Why? Why do we do that? Why wait until someone has passed away to stop and tell them how cool we always thought they were? I’m not talking about your family and your really close friends. Most folks do pretty well at telling the people they’re really close to how much they love them (or at least I hope they do!). I’m talking about your neighbor; your lovecircle of Facebook friends that you occasionally meet for wine and a chat; your co-workers; your fellow PTA members you enjoy seeing at meetings; that coffee barista who always remembers how you like your coffee and keeps her cool with the rude folks in line; that teacher who takes the time to really work with your child during class; your pastor who’s always there to listen when you need guidance. Why don’t people tell any of these acquaintances that they admire and appreciate them until they’re gone?

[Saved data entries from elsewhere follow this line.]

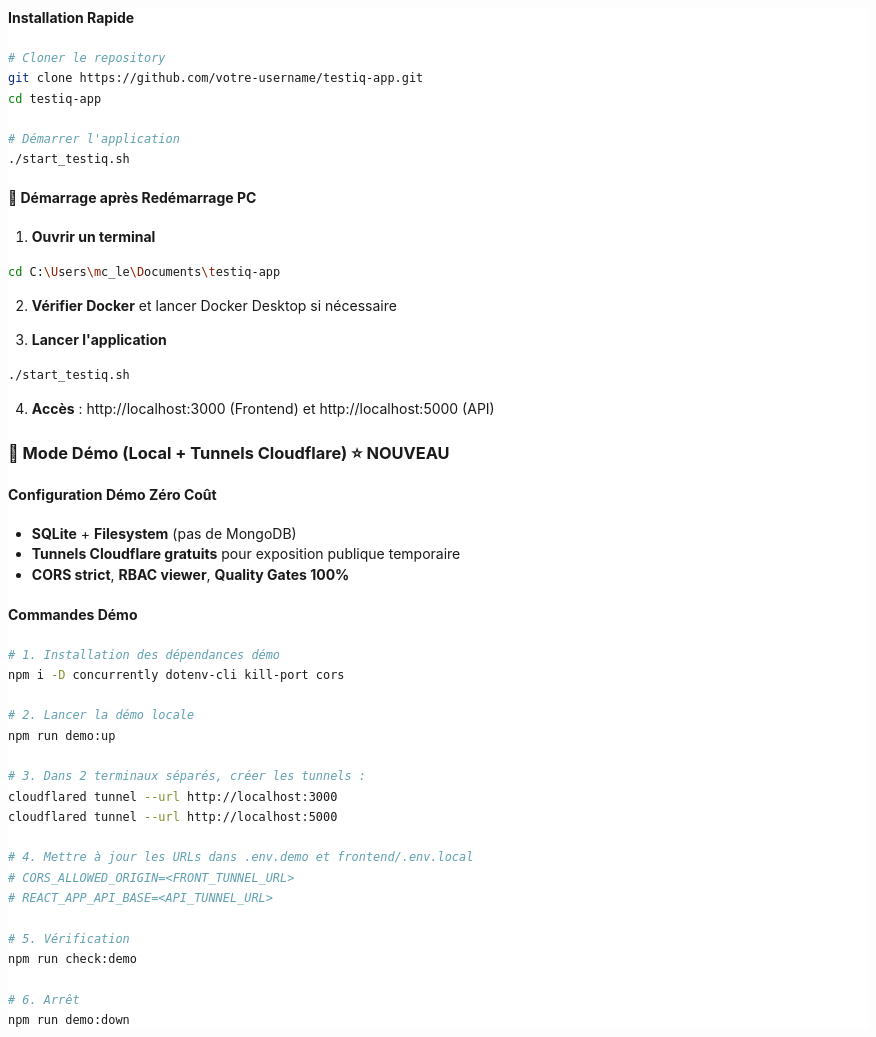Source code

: #### Installation Rapide
```bash
# Cloner le repository
git clone https://github.com/votre-username/testiq-app.git
cd testiq-app

# Démarrer l'application
./start_testiq.sh
```

#### 🔄 Démarrage après Redémarrage PC

1. **Ouvrir un terminal**
```bash
cd C:\Users\mc_le\Documents\testiq-app
```

2. **Vérifier Docker** et lancer Docker Desktop si nécessaire

3. **Lancer l'application**
```bash
./start_testiq.sh
```

4. **Accès** : http://localhost:3000 (Frontend) et http://localhost:5000 (API)

### 🎯 Mode Démo (Local + Tunnels Cloudflare) ⭐ **NOUVEAU**

#### Configuration Démo Zéro Coût
- **SQLite** + **Filesystem** (pas de MongoDB)
- **Tunnels Cloudflare gratuits** pour exposition publique temporaire
- **CORS strict**, **RBAC viewer**, **Quality Gates 100%**

#### Commandes Démo
```bash
# 1. Installation des dépendances démo
npm i -D concurrently dotenv-cli kill-port cors

# 2. Lancer la démo locale
npm run demo:up

# 3. Dans 2 terminaux séparés, créer les tunnels :
cloudflared tunnel --url http://localhost:3000
cloudflared tunnel --url http://localhost:5000

# 4. Mettre à jour les URLs dans .env.demo et frontend/.env.local
# CORS_ALLOWED_ORIGIN=<FRONT_TUNNEL_URL>
# REACT_APP_API_BASE=<API_TUNNEL_URL>

# 5. Vérification
npm run check:demo

# 6. Arrêt
npm run demo:down
```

Think about it…do you know a mom who inspires you to work a little harder? Does your garbage collection technician go out of her way to pick up the trash that blew out of your can, and always has a smile for you? Do you often find yourself thinking “Gosh, I didn’t know that person very well in school, but they seem to do so well with making people feel appreciated!” Do you have a co-worker whose poise, grace, and kindness are at a level you strive for? Yes? Have you told any of those people the things you think about them? No? DO IT. Right now. Text her. Call him. Message her. Post it on his Wall. Mail him a card. Invite her for coffee. Mention it at the next meeting. However you tend to communicate with any of those people, make sure you tell them now, and regularly.

The truth is, with people we know but don’t “really know,” we fail to say any of the good things we think of them until we hear about the car accident, the heart attack, or the cancer. But really, so many of these people are going through life barely holding it together and possibly with no one telling them how witty or compassionate or creative they are.

Be that person. Be the person who, when you think something positive about someone, TELLS THEM, while it can still make a difference in their lives and minds. Let them know their goodness is noticed and influences someone. Love grows love. Go ahead and plant that seed now.